#### ACTIVITY:
Instruction for the entries that follow: retype exactly the lines from the line with "330 528 393" to the line with "660 17 165.27", both included, and omit all others.

[Stored items]
►
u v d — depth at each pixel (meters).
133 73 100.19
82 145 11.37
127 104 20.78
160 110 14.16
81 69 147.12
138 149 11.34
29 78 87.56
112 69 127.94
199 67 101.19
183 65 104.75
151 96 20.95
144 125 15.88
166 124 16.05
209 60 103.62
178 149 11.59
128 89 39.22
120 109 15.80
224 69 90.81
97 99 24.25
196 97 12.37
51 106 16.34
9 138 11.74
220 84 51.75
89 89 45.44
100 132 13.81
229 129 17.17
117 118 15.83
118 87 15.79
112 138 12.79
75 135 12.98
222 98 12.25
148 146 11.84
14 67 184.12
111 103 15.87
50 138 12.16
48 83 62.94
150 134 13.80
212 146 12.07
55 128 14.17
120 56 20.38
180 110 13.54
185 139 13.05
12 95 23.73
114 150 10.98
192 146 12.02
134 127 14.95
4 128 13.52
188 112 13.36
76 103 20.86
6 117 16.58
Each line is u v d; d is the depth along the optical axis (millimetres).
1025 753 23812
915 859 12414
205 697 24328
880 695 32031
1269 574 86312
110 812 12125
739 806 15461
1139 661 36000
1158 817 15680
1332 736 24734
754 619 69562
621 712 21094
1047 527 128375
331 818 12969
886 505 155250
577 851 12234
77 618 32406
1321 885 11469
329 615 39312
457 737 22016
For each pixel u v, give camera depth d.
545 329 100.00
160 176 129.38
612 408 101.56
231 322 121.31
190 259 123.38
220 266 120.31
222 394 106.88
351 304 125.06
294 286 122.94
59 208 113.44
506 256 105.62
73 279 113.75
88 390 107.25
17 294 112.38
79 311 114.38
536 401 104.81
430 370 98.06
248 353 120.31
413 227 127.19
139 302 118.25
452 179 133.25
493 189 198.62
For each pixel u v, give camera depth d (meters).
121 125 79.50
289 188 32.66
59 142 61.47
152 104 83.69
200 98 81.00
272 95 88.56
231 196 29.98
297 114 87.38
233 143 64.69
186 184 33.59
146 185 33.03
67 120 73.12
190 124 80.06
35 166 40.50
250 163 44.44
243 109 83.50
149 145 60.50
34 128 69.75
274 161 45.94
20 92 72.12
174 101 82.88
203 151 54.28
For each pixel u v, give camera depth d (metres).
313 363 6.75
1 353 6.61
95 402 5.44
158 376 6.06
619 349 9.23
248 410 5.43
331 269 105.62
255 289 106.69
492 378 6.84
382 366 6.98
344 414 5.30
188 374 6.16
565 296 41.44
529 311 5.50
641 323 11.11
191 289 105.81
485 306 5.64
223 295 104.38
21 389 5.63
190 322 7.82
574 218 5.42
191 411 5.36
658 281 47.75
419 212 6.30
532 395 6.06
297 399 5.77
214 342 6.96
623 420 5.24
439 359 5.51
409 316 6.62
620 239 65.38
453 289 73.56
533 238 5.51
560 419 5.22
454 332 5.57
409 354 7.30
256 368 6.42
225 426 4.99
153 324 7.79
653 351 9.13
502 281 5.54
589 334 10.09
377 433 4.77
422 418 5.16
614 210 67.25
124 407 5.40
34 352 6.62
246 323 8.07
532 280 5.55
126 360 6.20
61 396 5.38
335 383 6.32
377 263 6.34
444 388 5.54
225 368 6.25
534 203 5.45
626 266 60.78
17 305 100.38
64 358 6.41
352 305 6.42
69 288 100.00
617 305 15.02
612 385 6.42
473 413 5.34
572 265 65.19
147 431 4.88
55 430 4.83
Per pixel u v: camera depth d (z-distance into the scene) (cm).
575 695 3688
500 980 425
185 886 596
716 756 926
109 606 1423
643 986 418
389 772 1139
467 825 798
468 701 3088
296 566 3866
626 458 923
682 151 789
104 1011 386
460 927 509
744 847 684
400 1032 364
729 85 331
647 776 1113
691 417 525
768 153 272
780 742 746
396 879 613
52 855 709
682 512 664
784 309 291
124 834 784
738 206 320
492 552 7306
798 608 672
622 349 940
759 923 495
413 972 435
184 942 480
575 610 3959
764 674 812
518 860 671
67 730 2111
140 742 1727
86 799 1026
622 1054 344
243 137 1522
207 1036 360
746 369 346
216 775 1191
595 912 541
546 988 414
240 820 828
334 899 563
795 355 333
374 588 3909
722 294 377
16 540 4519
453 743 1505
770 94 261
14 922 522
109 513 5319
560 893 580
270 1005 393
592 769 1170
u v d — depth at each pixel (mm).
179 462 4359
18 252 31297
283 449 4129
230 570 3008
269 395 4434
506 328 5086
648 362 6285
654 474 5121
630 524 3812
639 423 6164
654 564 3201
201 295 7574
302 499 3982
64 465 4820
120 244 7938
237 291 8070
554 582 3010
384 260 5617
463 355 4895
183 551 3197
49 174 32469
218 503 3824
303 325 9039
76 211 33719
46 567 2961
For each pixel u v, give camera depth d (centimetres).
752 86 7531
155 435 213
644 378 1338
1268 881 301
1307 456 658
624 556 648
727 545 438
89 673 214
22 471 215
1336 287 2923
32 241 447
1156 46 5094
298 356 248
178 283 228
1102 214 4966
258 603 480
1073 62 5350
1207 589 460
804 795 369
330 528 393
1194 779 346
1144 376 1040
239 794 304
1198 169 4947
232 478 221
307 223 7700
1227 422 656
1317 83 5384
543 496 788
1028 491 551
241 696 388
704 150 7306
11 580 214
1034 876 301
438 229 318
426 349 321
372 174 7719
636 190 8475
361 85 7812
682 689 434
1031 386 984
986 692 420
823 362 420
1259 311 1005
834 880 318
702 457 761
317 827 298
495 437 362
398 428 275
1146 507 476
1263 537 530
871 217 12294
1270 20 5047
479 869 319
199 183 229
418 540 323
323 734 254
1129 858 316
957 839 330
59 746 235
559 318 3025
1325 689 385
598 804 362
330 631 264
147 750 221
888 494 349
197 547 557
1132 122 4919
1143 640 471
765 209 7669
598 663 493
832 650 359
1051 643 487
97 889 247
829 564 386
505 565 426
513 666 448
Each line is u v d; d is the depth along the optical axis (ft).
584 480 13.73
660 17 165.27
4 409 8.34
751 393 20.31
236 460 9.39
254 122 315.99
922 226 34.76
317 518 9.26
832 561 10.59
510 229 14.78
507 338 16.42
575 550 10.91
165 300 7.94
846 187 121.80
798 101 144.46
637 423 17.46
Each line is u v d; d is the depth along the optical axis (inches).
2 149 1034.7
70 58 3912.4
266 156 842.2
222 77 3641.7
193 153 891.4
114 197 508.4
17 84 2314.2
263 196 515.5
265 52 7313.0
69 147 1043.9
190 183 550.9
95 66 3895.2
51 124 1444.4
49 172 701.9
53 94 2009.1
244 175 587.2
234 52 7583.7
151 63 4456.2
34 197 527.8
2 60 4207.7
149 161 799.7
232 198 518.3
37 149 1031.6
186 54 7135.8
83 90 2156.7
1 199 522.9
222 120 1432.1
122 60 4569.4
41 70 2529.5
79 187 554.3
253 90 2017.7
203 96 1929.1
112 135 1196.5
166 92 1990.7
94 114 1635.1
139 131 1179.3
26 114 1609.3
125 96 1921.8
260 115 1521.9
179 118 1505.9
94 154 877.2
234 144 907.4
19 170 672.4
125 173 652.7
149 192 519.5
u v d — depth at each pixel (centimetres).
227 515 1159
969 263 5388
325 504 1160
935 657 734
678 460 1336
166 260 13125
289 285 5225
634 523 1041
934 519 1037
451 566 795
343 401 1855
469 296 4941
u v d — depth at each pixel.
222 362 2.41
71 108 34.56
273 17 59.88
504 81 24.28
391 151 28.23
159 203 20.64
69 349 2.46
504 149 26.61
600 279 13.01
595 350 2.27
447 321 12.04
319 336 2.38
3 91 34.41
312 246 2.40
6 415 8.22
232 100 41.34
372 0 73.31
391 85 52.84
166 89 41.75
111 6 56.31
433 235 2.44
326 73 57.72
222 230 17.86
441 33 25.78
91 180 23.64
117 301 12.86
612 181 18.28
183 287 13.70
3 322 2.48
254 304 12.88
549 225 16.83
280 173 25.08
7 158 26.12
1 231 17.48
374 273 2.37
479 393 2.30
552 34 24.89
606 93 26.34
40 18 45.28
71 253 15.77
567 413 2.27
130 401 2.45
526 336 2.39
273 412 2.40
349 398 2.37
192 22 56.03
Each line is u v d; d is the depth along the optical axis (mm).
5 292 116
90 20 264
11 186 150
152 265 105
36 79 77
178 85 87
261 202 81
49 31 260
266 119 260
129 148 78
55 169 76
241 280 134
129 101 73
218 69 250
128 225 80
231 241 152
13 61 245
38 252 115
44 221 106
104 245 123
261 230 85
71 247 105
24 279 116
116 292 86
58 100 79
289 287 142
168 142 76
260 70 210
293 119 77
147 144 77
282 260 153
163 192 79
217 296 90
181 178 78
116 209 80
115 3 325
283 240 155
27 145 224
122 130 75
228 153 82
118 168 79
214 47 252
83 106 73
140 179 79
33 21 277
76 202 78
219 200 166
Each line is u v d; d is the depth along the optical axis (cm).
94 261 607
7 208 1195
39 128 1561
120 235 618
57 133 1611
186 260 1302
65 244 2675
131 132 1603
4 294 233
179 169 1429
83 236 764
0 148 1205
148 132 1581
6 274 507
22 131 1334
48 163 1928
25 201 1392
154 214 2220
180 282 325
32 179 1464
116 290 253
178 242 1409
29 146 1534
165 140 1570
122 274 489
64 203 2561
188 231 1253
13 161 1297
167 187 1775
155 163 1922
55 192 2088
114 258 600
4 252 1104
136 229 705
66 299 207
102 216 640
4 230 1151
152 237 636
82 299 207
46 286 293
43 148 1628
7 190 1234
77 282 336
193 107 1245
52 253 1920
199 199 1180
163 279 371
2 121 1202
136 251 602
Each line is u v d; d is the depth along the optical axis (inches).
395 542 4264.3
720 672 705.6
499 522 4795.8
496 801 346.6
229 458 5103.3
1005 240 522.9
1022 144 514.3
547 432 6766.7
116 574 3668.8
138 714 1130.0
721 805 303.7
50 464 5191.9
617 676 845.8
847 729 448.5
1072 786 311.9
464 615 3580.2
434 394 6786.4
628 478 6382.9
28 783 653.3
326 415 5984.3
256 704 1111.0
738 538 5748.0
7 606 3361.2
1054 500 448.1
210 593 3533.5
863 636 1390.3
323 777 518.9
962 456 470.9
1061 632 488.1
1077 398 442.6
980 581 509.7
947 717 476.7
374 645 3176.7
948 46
◄
#### OUTPUT:
330 528 393
1194 779 346
1144 376 1040
239 794 304
1198 169 4947
232 478 221
307 223 7700
1227 422 656
1317 83 5384
543 496 788
1028 491 551
241 696 388
704 150 7306
11 580 214
1034 876 301
438 229 318
426 349 321
372 174 7719
636 190 8475
361 85 7812
682 689 434
1031 386 984
986 692 420
823 362 420
1259 311 1005
834 880 318
702 457 761
317 827 298
495 437 362
398 428 275
1146 507 476
1263 537 530
871 217 12294
1270 20 5047
479 869 319
199 183 229
418 540 323
323 734 254
1129 858 316
957 839 330
59 746 235
559 318 3025
1325 689 385
598 804 362
330 631 264
147 750 221
888 494 349
197 547 557
1132 122 4919
1143 640 471
765 209 7669
598 663 493
832 650 359
1051 643 487
97 889 247
829 564 386
505 565 426
513 666 448
Each line is u v d; d is the depth along the optical axis (ft).
584 480 13.73
660 17 165.27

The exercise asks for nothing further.